One thing that I learned over the years is that I don’t need a man to complete me. I don’t need to be with him every waking moment. I drove myself insane trying to get men to spend time with me when they had other things they had or wanted to do. And I can’t tell you how many ridiculous arguments I started in hopes of changing their minds. It never worked.

We put such an enormous burden on our partners when we demand that they be consumed with us at all times. You will never be fully happy if you keep forcing the issue, whether it’s football, golf, or hunting. We have to learn to accept the fact that they have other interests besides us, or use it as an excuse to have “me time,” or better yet, admit defeat and learn to like their interest too.

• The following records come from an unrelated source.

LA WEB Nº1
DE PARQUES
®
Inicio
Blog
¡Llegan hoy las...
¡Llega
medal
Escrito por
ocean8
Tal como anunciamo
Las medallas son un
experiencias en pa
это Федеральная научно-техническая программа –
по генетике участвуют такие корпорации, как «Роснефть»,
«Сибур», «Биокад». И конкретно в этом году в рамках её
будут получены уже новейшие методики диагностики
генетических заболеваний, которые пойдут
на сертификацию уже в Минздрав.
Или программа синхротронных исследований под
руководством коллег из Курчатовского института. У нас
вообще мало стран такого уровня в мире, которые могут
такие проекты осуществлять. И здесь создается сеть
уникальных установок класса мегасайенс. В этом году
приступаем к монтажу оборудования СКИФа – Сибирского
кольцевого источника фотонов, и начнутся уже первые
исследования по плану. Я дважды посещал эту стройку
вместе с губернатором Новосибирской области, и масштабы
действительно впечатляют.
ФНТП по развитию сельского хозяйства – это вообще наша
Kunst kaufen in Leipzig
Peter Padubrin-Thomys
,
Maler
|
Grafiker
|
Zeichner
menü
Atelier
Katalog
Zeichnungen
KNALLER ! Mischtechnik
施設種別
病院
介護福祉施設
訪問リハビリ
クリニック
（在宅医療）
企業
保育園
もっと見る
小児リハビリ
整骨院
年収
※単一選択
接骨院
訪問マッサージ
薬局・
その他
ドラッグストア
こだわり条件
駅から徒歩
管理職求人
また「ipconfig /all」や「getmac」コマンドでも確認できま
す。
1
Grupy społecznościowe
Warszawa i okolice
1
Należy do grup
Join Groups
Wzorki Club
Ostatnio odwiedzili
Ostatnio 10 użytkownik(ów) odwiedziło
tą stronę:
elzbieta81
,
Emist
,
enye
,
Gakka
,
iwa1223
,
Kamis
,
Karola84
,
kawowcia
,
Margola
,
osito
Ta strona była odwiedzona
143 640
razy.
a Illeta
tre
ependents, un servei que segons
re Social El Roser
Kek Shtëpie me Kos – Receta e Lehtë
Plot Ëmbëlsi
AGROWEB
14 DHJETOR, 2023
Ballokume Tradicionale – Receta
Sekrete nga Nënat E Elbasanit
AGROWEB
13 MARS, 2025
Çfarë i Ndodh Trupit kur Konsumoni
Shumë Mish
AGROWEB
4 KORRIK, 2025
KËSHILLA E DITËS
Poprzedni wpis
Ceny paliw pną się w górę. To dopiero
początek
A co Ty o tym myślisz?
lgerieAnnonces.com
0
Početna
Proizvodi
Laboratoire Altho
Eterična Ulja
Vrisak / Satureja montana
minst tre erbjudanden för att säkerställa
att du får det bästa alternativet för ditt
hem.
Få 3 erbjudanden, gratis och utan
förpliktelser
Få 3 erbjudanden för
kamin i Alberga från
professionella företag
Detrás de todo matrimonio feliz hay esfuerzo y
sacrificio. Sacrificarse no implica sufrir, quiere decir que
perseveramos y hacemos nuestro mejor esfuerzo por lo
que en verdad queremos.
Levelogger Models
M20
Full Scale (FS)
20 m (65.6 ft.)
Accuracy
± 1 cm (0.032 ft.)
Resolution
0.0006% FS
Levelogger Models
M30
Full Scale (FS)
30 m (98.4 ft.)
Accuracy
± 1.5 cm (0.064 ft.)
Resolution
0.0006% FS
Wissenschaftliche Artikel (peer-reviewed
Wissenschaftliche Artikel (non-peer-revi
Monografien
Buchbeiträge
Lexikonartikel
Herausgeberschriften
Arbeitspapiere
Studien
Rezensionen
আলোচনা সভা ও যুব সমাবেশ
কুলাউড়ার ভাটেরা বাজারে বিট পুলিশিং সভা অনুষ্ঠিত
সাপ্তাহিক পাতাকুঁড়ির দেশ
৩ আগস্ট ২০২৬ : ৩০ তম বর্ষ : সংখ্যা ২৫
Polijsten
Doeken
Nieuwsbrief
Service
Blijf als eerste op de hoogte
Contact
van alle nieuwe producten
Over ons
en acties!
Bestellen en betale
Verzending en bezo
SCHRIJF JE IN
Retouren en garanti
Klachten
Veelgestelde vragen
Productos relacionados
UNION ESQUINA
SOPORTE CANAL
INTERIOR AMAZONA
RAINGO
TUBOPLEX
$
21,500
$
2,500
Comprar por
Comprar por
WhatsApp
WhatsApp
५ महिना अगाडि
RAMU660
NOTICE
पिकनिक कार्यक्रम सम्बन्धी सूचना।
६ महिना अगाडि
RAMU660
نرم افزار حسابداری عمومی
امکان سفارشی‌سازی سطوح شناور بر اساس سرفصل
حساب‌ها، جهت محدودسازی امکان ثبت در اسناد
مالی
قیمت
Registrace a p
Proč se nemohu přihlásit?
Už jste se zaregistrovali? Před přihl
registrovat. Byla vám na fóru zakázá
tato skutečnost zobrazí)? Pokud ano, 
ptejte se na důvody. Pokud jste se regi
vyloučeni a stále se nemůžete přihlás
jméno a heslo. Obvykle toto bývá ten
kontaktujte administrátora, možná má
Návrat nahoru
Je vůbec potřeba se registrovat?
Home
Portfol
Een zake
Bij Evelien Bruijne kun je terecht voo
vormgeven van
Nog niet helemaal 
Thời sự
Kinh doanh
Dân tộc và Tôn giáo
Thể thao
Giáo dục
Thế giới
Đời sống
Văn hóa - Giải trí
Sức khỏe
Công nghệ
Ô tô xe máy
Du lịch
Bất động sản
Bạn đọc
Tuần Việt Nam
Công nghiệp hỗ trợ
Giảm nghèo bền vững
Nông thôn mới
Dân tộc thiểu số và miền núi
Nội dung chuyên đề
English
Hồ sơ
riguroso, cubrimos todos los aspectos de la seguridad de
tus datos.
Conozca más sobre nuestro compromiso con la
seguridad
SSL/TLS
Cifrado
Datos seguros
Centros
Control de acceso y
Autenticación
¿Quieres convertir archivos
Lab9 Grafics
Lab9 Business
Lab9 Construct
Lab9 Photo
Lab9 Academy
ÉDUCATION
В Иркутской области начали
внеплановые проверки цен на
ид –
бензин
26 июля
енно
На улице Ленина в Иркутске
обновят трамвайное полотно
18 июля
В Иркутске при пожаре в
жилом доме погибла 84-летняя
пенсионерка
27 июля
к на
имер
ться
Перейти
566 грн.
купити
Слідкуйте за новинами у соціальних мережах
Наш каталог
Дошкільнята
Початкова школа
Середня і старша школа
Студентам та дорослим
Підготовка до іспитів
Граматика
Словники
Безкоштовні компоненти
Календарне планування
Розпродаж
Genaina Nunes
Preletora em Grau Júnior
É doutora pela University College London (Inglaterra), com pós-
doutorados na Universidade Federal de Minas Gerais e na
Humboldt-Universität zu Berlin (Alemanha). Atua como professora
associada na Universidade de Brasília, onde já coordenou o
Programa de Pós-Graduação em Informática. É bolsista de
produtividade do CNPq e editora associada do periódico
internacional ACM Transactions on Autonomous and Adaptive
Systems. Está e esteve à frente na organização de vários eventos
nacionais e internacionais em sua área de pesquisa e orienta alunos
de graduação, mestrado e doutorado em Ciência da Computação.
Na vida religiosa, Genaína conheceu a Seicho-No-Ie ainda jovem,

ACTION PLAN: Stop acting so silly! Quite honestly, anywhere is better than being around someone who is endlessly nagging and complaining about something. Stop being miserable and making everyone else miserable in the process. It’s time for you to start doing things you enjoy doing when your partner is doing things they enjoy doing. You can’t fully depend on your partner to fulfill your every need. You have got to learn how to be a bit more independent in that sense. If you ask me, there’s no better time to spend with God then when your partner is busy doing something they enjoy on their own.

GO FURTHER: This football season decide to sit with your partner for a few games. Ask him (or her) to teach you the game. Tell them that you want to understand it so it can be something you share together. Jared and I make a big deal out of game day. We plan menus around it and everything. It becomes a very special day for us to spend together, and something we really look forward to throughout the week. Invite your partner’s friends over for game day and make it a special day for your partner. If after a few weeks you’ve discovered you still hate the game, let it go and let your partner have their day. Just ask them if they would be willing to make sure to do something special with you later during the week so you can have some time together.

FACT: Learn to accept your partner as they are. Don’t try to change their interests. It’s impossible. They have to want to change, and they have to make the efforts…but remember, so do you!